Wiley’s piece, a 30-foot bronze of an African-American youth—wearing sneakers and a hoodie while astride a powerful steed—questions who deserves to be memorialized. Rumors of War came about after Wiley had a solo exhibition at the Virginia Museum of Fine Arts in Richmond in 2016 and saw the city’s Monument Avenue, a landmarked promenade lined with statues of Confederate leaders plus the late black tennis star Arthur Ashe. Known for substituting African-Americans into old-master-style compositions (and for painting President Obama’s official portrait), Wiley closely modeled Rumors of War after the statue of General J. E. B. Stuart; his reimagined piece will stand in Times Square through the fall before being permanently installed outside the VMFA in December.
“It’s a contemporary statement based on history,” says Alex Nyerges, director of the VMFA. “But it’s looking forward instead of backward.”

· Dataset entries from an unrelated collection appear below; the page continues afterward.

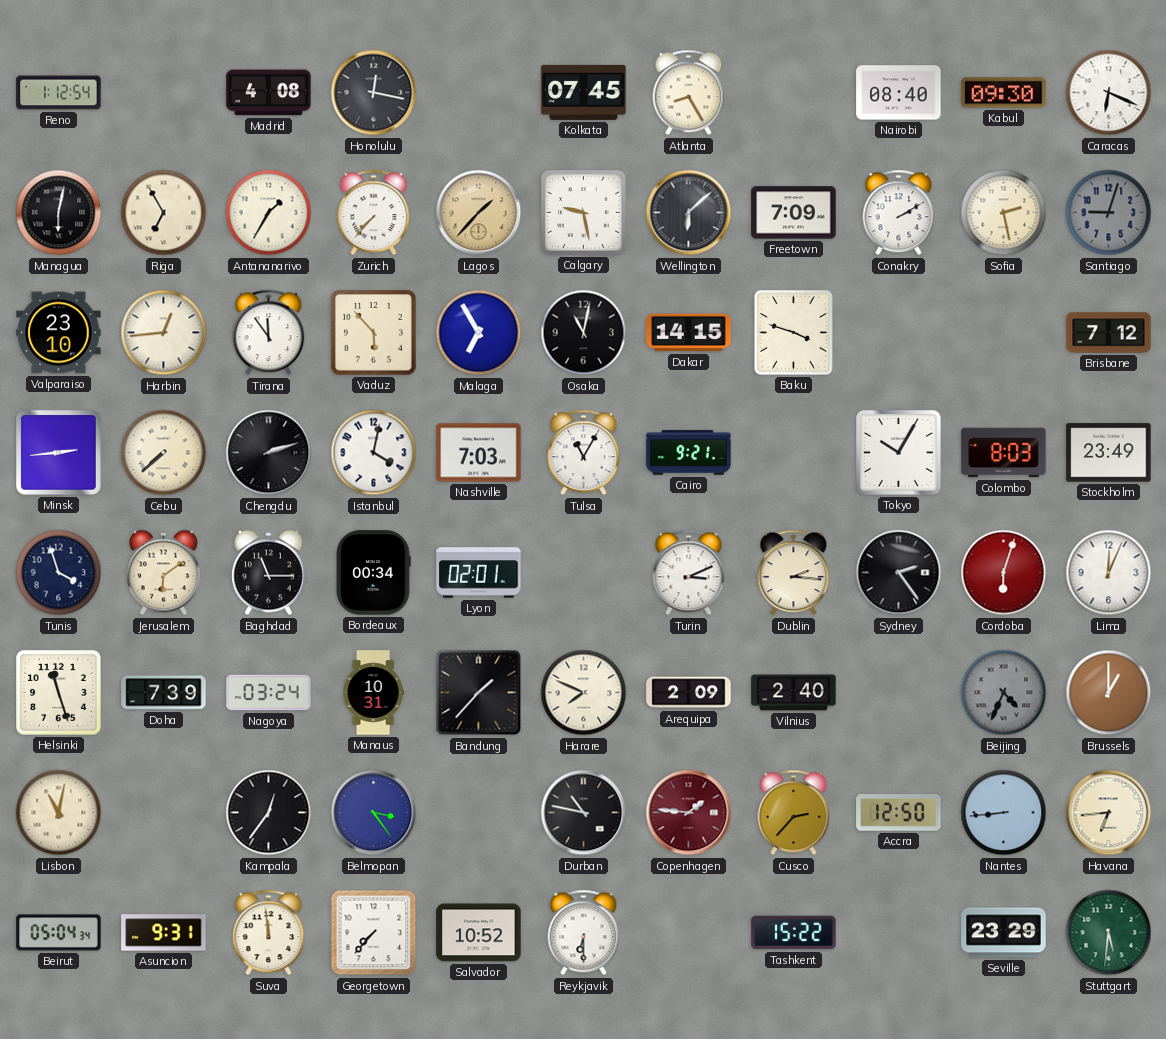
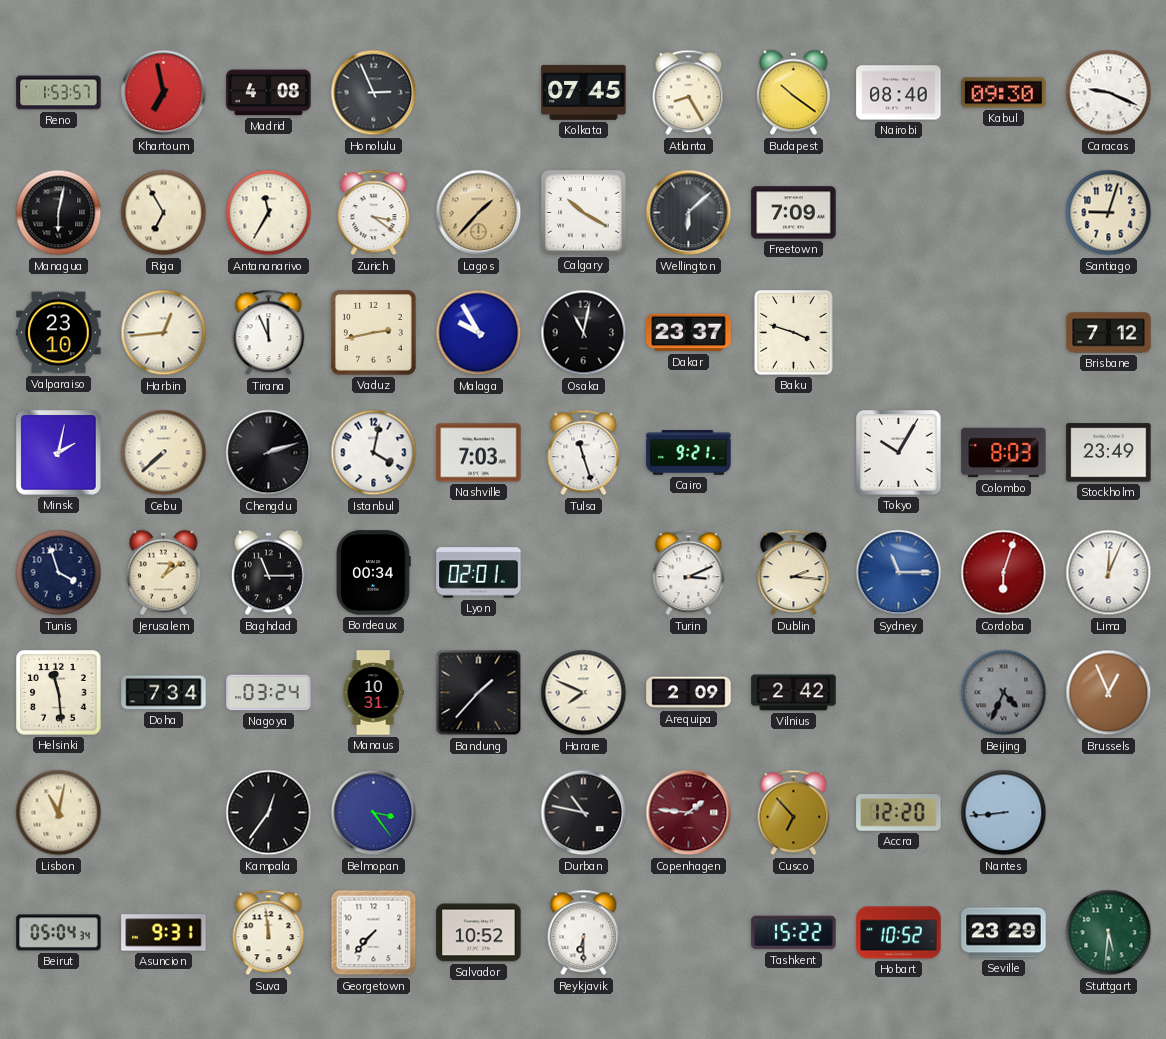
Reno: 1:12 -> 1:53
Khartoum: none -> 6:58
Honolulu: 12:17 -> 2:56
Budapest: none -> 10:21
Caracas: 6:19 -> 9:19
Antananarivo: 1:35 -> 11:35
Zurich: 7:37 -> 3:21
Calgary: 9:28 -> 10:20
Conakry: 2:10 -> none
Sofia: 2:28 -> none
Santiago dial: grey -> cream
Tirana: 11:54 -> 11:56
Vaduz: 5:53 -> 2:43
Malaga: 6:55 -> 9:55
Dakar: 14:15 -> 23:37
Minsk: 2:44 -> 2:02
Tulsa: 11:05 -> 11:27
Jerusalem: 6:09 -> 1:09
Sydney: 2:24 -> 11:15
Sydney dial: black -> blue
Helsinki: 11:27 -> 11:29
Doha: 7:39 -> 7:34
Vilnius: 2:40 -> 2:42
Brussels: 1:00 -> 12:56
Cusco: 2:37 -> 6:53
Accra: 12:50 -> 12:20
Havana: 6:44 -> none
Hobart: none -> 10:52
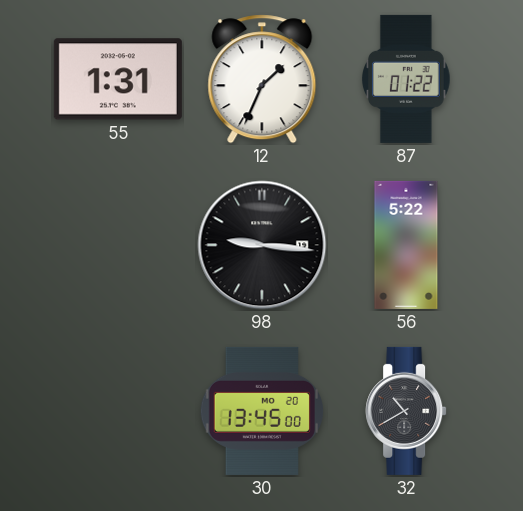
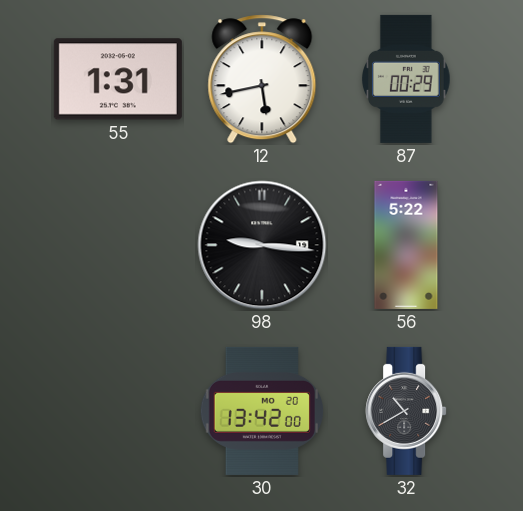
12: 1:34 -> 5:43
87: 01:22 -> 00:29
30: 13:45 -> 13:42
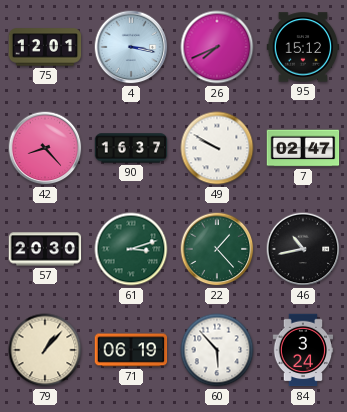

Pope.L has been considering race and society for decades, and his “Crawl” series, in which he dragged his body along city streets, has been a cutting metaphor for the struggle for human rights. On September 21, he tells Robb Report, his piece Conquest will feature “160 people crawling on their bellies through a very nice neighborhood for a good and troubled cause.” While the MoMA exhibition will focus on his early seminal performances, the Whitney will mount an installation titled Choir, which he describes as a “contraption, a device that uses the noise of water to tell a story about the fuss inside our heads today.”
The Met offered Mutu, who was born in Kenya and has long had a studio in Brooklyn, the prestigious commission to fill four niches on either side of the grand Fifth Avenue entrance in part because of “her cosmopolitan perspective, her non-Western perspective,” according to curator Kelly Baum. “Many of us wanted to see a strong artist bring a feminist perspective to a facade that is insistently Western and male. It was important to us to open up the dialogue.”
Mutu responded with four kneeling female figures, cast in bronze and patinated with a blowtorch. “They’re very imposing, very stately, very regal,” says Baum, noting that Mutu was inspired by caryatids, sculptures of women used as columns and found in both Western and African art. “There’s also a sense of humor to them.”
The twin shows devoted to Saar may be the sentimental favorites. At 93, Saar is venerated as a longtime force in the making of art about the black experience in America, but she didn’t always get her due. “She had three strikes against her,” says Carol Eliel, senior curator of modern art at LACMA. “She lived in California, and she was a woman of color.”
LACMA’s show will capture Saar’s creative process by pairing her sketchbooks, which will be on public display for the first time, with her completed assemblages, made from everyday objects.
The concurrent exhibitions devoted to prominent African-American artists are no fluke. “You’re seeing the edge of a virtual tidal wave,” Nyerges says. “It is a long time in coming.”